START Records provided
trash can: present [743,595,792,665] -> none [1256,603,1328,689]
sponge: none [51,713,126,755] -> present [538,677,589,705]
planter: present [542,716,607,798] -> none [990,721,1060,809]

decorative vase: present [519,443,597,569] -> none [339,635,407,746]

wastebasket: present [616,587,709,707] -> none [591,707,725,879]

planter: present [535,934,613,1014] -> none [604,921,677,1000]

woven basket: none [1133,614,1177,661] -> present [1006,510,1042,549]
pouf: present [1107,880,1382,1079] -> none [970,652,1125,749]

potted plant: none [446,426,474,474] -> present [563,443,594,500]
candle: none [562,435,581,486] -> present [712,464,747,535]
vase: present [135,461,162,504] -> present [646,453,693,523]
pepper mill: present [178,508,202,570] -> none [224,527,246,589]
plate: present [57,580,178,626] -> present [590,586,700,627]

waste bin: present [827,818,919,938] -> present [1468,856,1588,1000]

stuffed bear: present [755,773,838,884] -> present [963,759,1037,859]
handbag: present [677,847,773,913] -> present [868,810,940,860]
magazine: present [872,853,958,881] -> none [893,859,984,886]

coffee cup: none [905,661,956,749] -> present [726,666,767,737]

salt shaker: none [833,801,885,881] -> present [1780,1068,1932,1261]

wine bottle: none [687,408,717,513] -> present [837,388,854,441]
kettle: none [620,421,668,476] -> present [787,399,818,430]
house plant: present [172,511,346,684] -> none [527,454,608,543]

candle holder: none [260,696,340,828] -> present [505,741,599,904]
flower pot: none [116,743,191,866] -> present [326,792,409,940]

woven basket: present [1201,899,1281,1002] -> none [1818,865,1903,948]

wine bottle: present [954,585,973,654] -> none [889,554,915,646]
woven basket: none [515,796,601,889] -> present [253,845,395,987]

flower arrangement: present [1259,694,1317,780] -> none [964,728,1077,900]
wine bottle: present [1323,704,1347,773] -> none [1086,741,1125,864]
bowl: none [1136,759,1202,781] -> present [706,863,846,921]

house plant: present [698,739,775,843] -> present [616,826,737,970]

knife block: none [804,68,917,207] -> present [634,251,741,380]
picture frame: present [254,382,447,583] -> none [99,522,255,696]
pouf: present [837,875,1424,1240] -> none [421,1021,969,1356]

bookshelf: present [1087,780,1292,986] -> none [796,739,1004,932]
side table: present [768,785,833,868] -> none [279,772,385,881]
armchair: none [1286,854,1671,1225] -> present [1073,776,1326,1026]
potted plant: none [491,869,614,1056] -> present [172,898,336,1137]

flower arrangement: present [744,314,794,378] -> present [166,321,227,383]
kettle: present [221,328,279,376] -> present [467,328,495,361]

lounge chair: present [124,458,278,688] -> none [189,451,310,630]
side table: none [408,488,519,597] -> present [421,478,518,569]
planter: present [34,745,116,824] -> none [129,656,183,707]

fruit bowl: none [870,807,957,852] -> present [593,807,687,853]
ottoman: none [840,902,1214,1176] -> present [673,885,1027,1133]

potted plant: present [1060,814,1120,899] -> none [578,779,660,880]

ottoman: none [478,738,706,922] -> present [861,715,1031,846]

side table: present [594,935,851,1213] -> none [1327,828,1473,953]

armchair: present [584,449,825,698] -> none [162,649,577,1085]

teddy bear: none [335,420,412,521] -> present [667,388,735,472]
END Records provided
**Exercise**
In the listing above, locate the line with "pouf: present [1107,880,1382,1079]" and the line with "stuffed bear: present", then extract exactly those lines and every line between them, and nothing more.

**Your solution**
pouf: present [1107,880,1382,1079] -> none [970,652,1125,749]

potted plant: none [446,426,474,474] -> present [563,443,594,500]
candle: none [562,435,581,486] -> present [712,464,747,535]
vase: present [135,461,162,504] -> present [646,453,693,523]
pepper mill: present [178,508,202,570] -> none [224,527,246,589]
plate: present [57,580,178,626] -> present [590,586,700,627]

waste bin: present [827,818,919,938] -> present [1468,856,1588,1000]

stuffed bear: present [755,773,838,884] -> present [963,759,1037,859]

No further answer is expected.